A mediados de los 60 del siglo pasado, la dupla matrimonial de Daniel Tinayre y Mirtha Legrand visitaba al Canal 9 de Buenos Aires, donde Héctor Coire iba a realizarle un reportaje a la ya consagrada actriz del teatro y la pantalla argentinos. En el despacho del director Alejandro Romay y junto a éste, Tinayre vio el programa, al cabo del cual "Ale" abundó en eligios para Mirtha, asombrado por la soltura con que había actuado en la entrevista con muy acertadas respuestas, de las que derivaron sus propias preguntas.
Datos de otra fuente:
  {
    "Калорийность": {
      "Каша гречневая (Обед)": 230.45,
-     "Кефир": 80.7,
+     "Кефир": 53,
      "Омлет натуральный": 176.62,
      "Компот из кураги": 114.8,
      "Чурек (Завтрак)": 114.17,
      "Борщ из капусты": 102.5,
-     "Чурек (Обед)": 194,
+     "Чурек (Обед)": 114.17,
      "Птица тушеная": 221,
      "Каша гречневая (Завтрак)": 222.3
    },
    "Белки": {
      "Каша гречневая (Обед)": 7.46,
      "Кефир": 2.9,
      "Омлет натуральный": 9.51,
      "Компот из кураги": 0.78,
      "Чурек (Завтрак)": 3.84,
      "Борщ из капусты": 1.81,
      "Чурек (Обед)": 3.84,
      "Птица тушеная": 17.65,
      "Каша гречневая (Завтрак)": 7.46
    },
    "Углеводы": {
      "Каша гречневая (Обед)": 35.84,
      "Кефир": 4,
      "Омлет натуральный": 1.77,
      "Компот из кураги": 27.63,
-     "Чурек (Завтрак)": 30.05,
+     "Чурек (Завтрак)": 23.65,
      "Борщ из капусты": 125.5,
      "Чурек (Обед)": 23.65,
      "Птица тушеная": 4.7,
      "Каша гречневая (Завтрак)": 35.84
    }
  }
Un rato antes, Romay había participado de uno de los habituales almuerzos con los más estrechos colaboradores, entre quienes alguno sugirió, "una vez más", que merecían ser televisados por lo que tenían de espontáneos, pintorescos y amenos. Recordando esa propuesta mientras contemplaba a la hermosa, elegante, y desenvuelta figura, Romay estuvo seguro de haber encontrado -en hallazgo casi milagroso- a la persona ideal para conducir ante cámaras esos almuerzos. En tanto a Mirtha le encantó la idea, su esposo se resitía a "esclavizar" a su mujer atendiendo un programa diario de TV, que podía distraerla de sus labores en escenarios y "sets": pero, perdió la batalla y se sometió a la aventura televisiva de la entusiasmada señora, quien no tardó mucho en asumir la dirección de "Almuerzos con las estrellas", que dos años más tarde, -1968- se convertiría en el exitoso "Almorzando con Mirtha Legrand", seguido de un extremo a otro de la Argentina con un fervor que explicaba el incesante aumento de su "rating".
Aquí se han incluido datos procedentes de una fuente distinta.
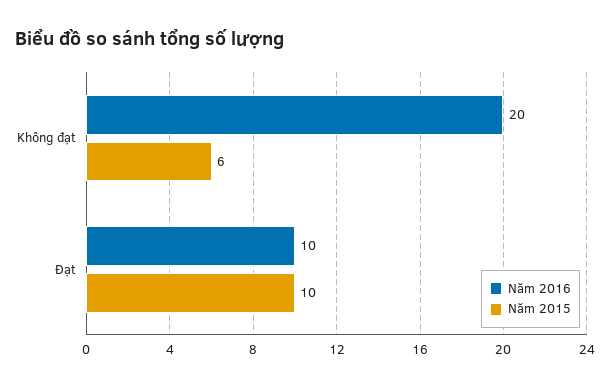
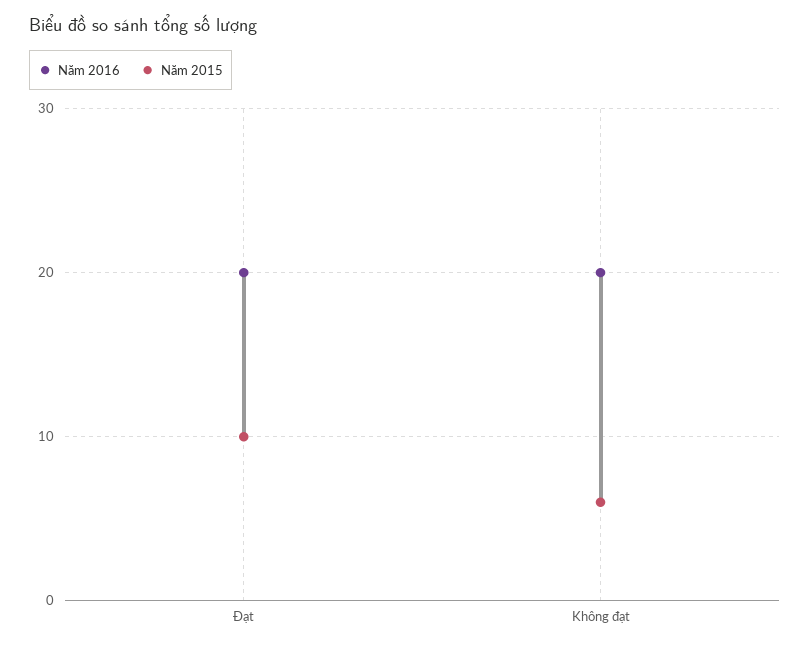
  {
    "Năm 2016": {
      "Không đạt": 20,
-     "Đạt": 10
+     "Đạt": 20
    },
    "Năm 2015": {
      "Không đạt": 6,
      "Đạt": 10
    }
  }

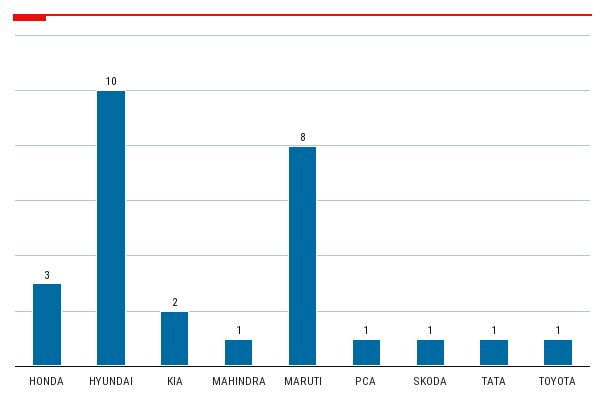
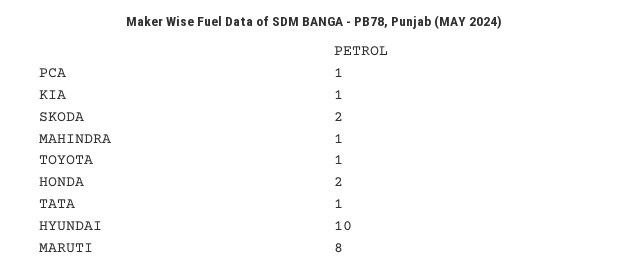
  {
-   "HONDA": 3,
+   "HONDA": 2,
    "HYUNDAI": 10,
-   "KIA": 2,
+   "KIA": 1,
    "MAHINDRA": 1,
    "MARUTI": 8,
    "PCA": 1,
-   "SKODA": 1,
+   "SKODA": 2,
    "TATA": 1,
    "TOYOTA": 1
  }

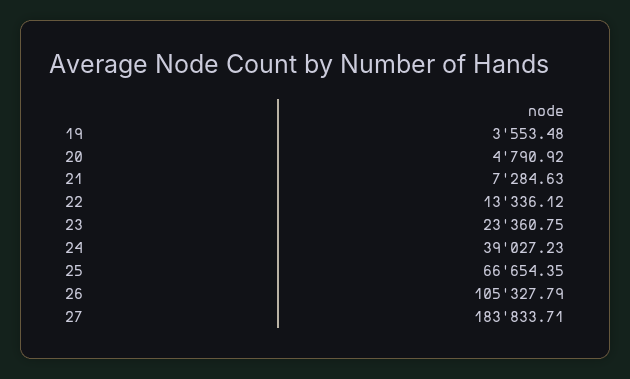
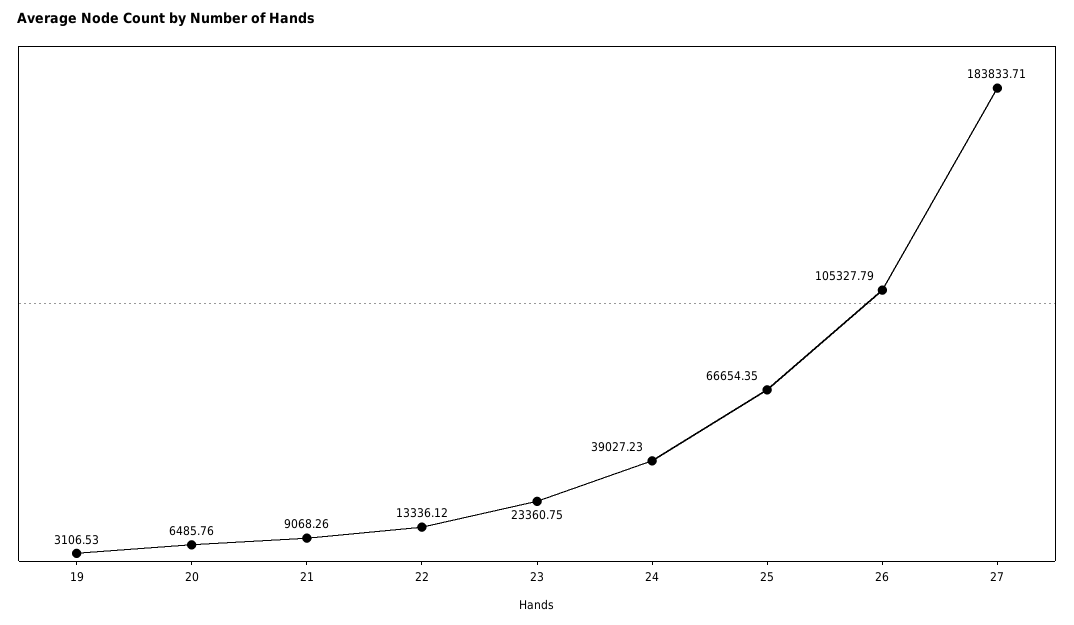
  {
-   "19": 3553.48,
+   "19": 3106.53,
-   "20": 4790.92,
+   "20": 6485.76,
-   "21": 7284.63,
+   "21": 9068.26,
    "22": 13336.12,
    "23": 23360.75,
    "24": 39027.23,
    "25": 66654.35,
    "26": 105327.79,
    "27": 183833.71
  }

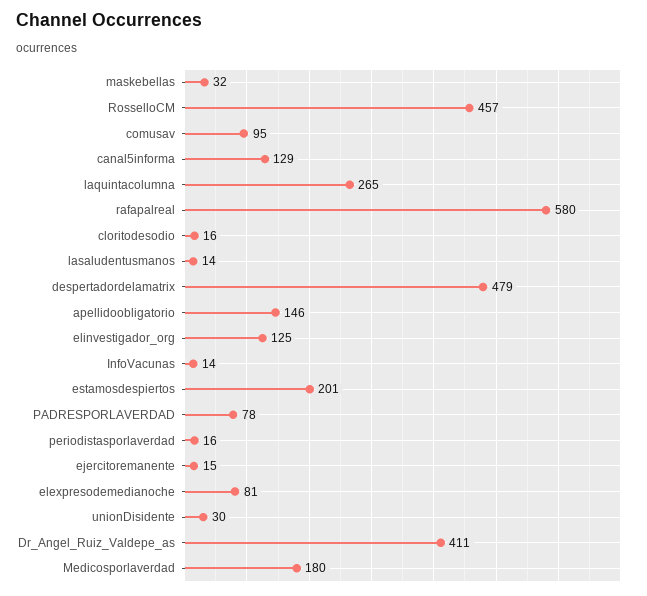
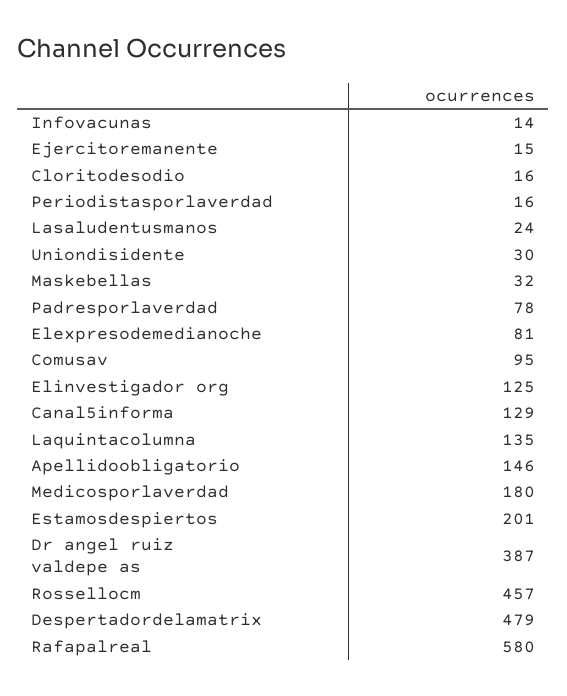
  {
    "maskebellas": 32,
    "RosselloCM": 457,
    "comusav": 95,
    "canal5informa": 129,
-   "laquintacolumna": 265,
+   "laquintacolumna": 135,
    "rafapalreal": 580,
    "cloritodesodio": 16,
-   "lasaludentusmanos": 14,
+   "lasaludentusmanos": 24,
    "despertadordelamatrix": 479,
    "apellidoobligatorio": 146,
    "elinvestigador_org": 125,
    "InfoVacunas": 14,
    "estamosdespiertos": 201,
    "PADRESPORLAVERDAD": 78,
    "periodistasporlaverdad": 16,
    "ejercitoremanente": 15,
    "elexpresodemedianoche": 81,
    "unionDisidente": 30,
-   "Dr_Angel_Ruiz_Valdepe_as": 411,
+   "Dr_Angel_Ruiz_Valdepe_as": 387,
    "Medicosporlaverdad": 180
  }

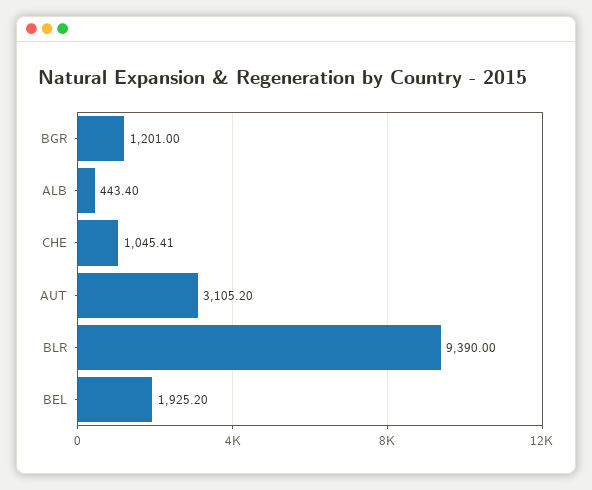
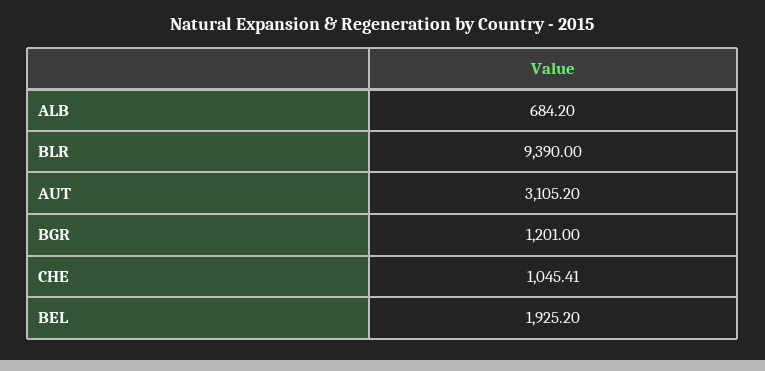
  {
    "BGR": 1201,
-   "ALB": 443.4,
+   "ALB": 684.2,
    "CHE": 1045.41,
    "AUT": 3105.2,
    "BLR": 9390,
    "BEL": 1925.2
  }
El último año, "la Legrand" se impuso una pausa en la pantalla chica, hasta que fue tentada para protagonizar una miniserie que le venía al pelo... (o a la peluca). El argumento giraba en torno a Sofía Ponte, la poderosa propietaria de un emporio de artículos para acrecentar la belleza femenina y ella (Mirtha) que tenía una larga experiencia en el punto, se prestó gustosa a jugar el papel que la devolvía a los tiempos del teleteatro: el resultado fue "La dueña", que vimos recientemente en su capítulo inicial, por Canal 4, donde la diva aparece manejándolo todo en un clima de opulencia que la muestra no muy distante de su vida real, de la que se extrajeron algunas situaciones para asociarlas a la ficción. Muy cuidada la producción en la atención del ambiente supersuntuoso, cayó en una falla imperdonable; en la escena del desayuno de Mirtha en su despampanante "lugar de mando" -instante en que aprovecha para repasar la prensa matutina- los diarios debieron llegar a sus manos en encuadernación de lujo. Menudo detalle, que habrá que tener en cuenta en el resto de la obra.
Sinceramente, le deseo a la Sra. Sofía Ponte, el mayor de los éxitos para su empresa: por su aporte a la evolución de varias firmas de cosmética, hizo sobrados méritos para jugar un día de locataria.